# Relation Between Degree Of Dissociation And Vapour Density

## Degree of Dissociation:

Degree of dissociation may be defined as the fraction of a mole of the reactant undergoing dissociation. It is usually denoted by 'α'.

a = number of moles dissociate/number of moles present initially = Percentage Dissociation/100

For example, let us consider the reaction

2SO3(g) ⇄ 2SO2(g) + 1/2O2(g)

Let the initial moles of SO3 be 'a' and the moles of SO3 dissociated at equilibrium be 'x'.

2SO3(g) ⇄ 2SO2(g) + 1/2O2(g)

Initially              a       0        0

At equilibrium  a–x     x      x/2

Now if x moles dissociate from a moles of SO3, then degree of dissociation of SO3
would be x/a.

If the moles dissociated would have been 2x', then

2SO3(g) ⇄ 2SO2(g) + 1/2O2(g)

Initially                          a            0         0

At equilibrium            a–2x '       2x '      x'

α = 2X/a'

Let us now derive the relation between vapour density and the degree of dissociation.

Assuming gaseous components at equilibrium behaves ideally, we can apply ideal gas equation.

PV = nRT = W/m *RT

M = w/v x RT/P = ρRT/P

V. D. = ρRT/2nRT x v = ρV/2n [since molar mass = 2 × V.D.]

Since P = nRT/V

V.D. = ρRT/2nRT x V = ρV/2n

For a reaction at equilibrium, volume of the vessel (V) and density of gaseous mixture (ρ) is a constant.

V. D. ∝ 1/n

Total moles at equilibrium/Initial number of moles = Vapour density initial/Vapour Density at equilibrium

Let us consider a general equilibrium reaction,

A(g) ⇄ nB(g)

Initially                    c           0

At equilibrium    c(1−α)      cnα

Total moles at equilibrium = c − cα + cnα = c[1 + α(n−1)]

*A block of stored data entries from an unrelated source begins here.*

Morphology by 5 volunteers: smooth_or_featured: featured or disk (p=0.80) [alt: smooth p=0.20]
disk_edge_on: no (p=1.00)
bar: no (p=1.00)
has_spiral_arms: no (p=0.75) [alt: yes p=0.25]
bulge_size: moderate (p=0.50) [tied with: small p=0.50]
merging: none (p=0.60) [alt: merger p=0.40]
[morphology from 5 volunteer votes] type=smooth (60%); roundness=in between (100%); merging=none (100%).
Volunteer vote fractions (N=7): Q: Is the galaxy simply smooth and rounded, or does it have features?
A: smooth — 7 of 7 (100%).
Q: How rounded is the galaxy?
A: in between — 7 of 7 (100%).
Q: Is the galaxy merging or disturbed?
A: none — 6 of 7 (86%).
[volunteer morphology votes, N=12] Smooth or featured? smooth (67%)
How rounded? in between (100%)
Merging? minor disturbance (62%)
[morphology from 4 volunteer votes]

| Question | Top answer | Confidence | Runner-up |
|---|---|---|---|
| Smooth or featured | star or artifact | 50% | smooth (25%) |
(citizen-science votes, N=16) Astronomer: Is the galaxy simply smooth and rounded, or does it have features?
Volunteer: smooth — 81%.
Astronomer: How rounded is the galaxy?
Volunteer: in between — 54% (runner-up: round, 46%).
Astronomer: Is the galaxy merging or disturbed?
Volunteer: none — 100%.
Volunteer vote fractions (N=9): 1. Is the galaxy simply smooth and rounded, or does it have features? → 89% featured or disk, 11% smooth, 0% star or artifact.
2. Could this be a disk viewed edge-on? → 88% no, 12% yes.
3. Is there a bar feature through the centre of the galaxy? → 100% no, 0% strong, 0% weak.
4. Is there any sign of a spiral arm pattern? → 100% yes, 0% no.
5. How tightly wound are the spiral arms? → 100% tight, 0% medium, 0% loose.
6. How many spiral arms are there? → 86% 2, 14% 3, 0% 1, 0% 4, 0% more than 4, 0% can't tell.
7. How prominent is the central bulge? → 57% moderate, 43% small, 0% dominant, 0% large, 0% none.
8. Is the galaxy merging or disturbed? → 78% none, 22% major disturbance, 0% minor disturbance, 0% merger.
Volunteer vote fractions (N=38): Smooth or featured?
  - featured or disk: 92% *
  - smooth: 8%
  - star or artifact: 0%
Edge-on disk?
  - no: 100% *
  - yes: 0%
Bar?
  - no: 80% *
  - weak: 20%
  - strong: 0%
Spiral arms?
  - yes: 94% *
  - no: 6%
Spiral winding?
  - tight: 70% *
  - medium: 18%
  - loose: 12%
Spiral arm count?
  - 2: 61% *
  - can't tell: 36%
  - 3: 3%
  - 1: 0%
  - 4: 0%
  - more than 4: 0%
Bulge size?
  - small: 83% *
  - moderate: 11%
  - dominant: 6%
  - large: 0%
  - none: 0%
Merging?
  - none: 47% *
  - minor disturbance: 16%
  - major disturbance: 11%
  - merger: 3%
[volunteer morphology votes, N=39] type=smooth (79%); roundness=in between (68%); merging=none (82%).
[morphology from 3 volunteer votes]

Let the initial vapour density and the vapour density at equilibrium be D and d respectively.

c[1 + α (n - 1)]/c = D/d

1 + α(n−1) = D/d

α = (D-d)/(n-1)d

Knowing the value of D and d, α can be calculated.

For example,

SO3(g) ⇄ SO2(g) + ½O2(g)

Initially                        c              0             0

At equilibrium         c − cα       cα             cα/2

Total moles at equilibrium =

c(1 + α/2)

c(1 + α/2)/c = D/d

α = (2(D-d)/d)

[Note: This method is valid only for those equilibrium reactions whose Kp exists and Δn ≠ 0 i.e. equilibrium having at least one gas and no solution component]